Page-level text extractions
::::::
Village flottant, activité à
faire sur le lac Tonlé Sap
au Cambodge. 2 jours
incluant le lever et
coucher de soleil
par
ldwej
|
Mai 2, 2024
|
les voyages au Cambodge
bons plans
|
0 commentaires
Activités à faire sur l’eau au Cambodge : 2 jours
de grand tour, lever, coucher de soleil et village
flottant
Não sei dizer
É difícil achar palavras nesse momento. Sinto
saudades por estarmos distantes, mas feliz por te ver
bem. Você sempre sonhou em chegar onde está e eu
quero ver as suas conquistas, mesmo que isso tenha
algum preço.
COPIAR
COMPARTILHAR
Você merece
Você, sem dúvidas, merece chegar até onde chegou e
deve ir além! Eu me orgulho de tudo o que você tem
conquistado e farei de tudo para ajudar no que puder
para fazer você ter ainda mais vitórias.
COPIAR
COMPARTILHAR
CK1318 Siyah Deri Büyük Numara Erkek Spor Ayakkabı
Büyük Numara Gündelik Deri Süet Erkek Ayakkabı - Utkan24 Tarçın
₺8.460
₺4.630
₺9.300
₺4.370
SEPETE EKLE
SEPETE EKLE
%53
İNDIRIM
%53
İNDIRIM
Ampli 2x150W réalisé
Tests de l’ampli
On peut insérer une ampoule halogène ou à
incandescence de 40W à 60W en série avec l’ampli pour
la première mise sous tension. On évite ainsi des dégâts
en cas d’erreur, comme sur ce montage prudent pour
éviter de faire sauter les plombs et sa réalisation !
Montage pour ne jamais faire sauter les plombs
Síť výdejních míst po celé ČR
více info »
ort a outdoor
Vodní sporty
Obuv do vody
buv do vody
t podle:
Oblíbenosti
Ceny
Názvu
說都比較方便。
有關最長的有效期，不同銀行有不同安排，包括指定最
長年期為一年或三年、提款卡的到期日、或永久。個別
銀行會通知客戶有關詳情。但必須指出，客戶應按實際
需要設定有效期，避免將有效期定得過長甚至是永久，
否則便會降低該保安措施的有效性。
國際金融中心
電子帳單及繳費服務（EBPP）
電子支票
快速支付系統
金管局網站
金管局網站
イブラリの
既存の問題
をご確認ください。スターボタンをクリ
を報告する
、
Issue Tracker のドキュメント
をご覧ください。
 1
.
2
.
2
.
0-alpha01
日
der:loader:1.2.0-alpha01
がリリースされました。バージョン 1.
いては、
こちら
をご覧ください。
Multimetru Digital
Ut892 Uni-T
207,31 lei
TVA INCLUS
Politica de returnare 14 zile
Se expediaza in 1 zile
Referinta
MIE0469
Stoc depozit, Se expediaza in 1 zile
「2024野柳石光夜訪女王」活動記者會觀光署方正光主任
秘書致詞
::::::
Reproduce the material above line by line, swapping every "COMPARTILHAR" for "PARTILHAR" and leaving everything else untouched.

▸ **TASK RESULT**:
Village flottant, activité à
faire sur le lac Tonlé Sap
au Cambodge. 2 jours
incluant le lever et
coucher de soleil
par
ldwej
|
Mai 2, 2024
|
les voyages au Cambodge
bons plans
|
0 commentaires
Activités à faire sur l’eau au Cambodge : 2 jours
de grand tour, lever, coucher de soleil et village
flottant
Não sei dizer
É difícil achar palavras nesse momento. Sinto
saudades por estarmos distantes, mas feliz por te ver
bem. Você sempre sonhou em chegar onde está e eu
quero ver as suas conquistas, mesmo que isso tenha
algum preço.
COPIAR
PARTILHAR
Você merece
Você, sem dúvidas, merece chegar até onde chegou e
deve ir além! Eu me orgulho de tudo o que você tem
conquistado e farei de tudo para ajudar no que puder
para fazer você ter ainda mais vitórias.
COPIAR
PARTILHAR
CK1318 Siyah Deri Büyük Numara Erkek Spor Ayakkabı
Büyük Numara Gündelik Deri Süet Erkek Ayakkabı - Utkan24 Tarçın
₺8.460
₺4.630
₺9.300
₺4.370
SEPETE EKLE
SEPETE EKLE
%53
İNDIRIM
%53
İNDIRIM
Ampli 2x150W réalisé
Tests de l’ampli
On peut insérer une ampoule halogène ou à
incandescence de 40W à 60W en série avec l’ampli pour
la première mise sous tension. On évite ainsi des dégâts
en cas d’erreur, comme sur ce montage prudent pour
éviter de faire sauter les plombs et sa réalisation !
Montage pour ne jamais faire sauter les plombs
Síť výdejních míst po celé ČR
více info »
ort a outdoor
Vodní sporty
Obuv do vody
buv do vody
t podle:
Oblíbenosti
Ceny
Názvu
說都比較方便。
有關最長的有效期，不同銀行有不同安排，包括指定最
長年期為一年或三年、提款卡的到期日、或永久。個別
銀行會通知客戶有關詳情。但必須指出，客戶應按實際
需要設定有效期，避免將有效期定得過長甚至是永久，
否則便會降低該保安措施的有效性。
國際金融中心
電子帳單及繳費服務（EBPP）
電子支票
快速支付系統
金管局網站
金管局網站
イブラリの
既存の問題
をご確認ください。スターボタンをクリ
を報告する
、
Issue Tracker のドキュメント
をご覧ください。
 1
.
2
.
2
.
0-alpha01
日
der:loader:1.2.0-alpha01
がリリースされました。バージョン 1.
いては、
こちら
をご覧ください。
Multimetru Digital
Ut892 Uni-T
207,31 lei
TVA INCLUS
Politica de returnare 14 zile
Se expediaza in 1 zile
Referinta
MIE0469
Stoc depozit, Se expediaza in 1 zile
「2024野柳石光夜訪女王」活動記者會觀光署方正光主任
秘書致詞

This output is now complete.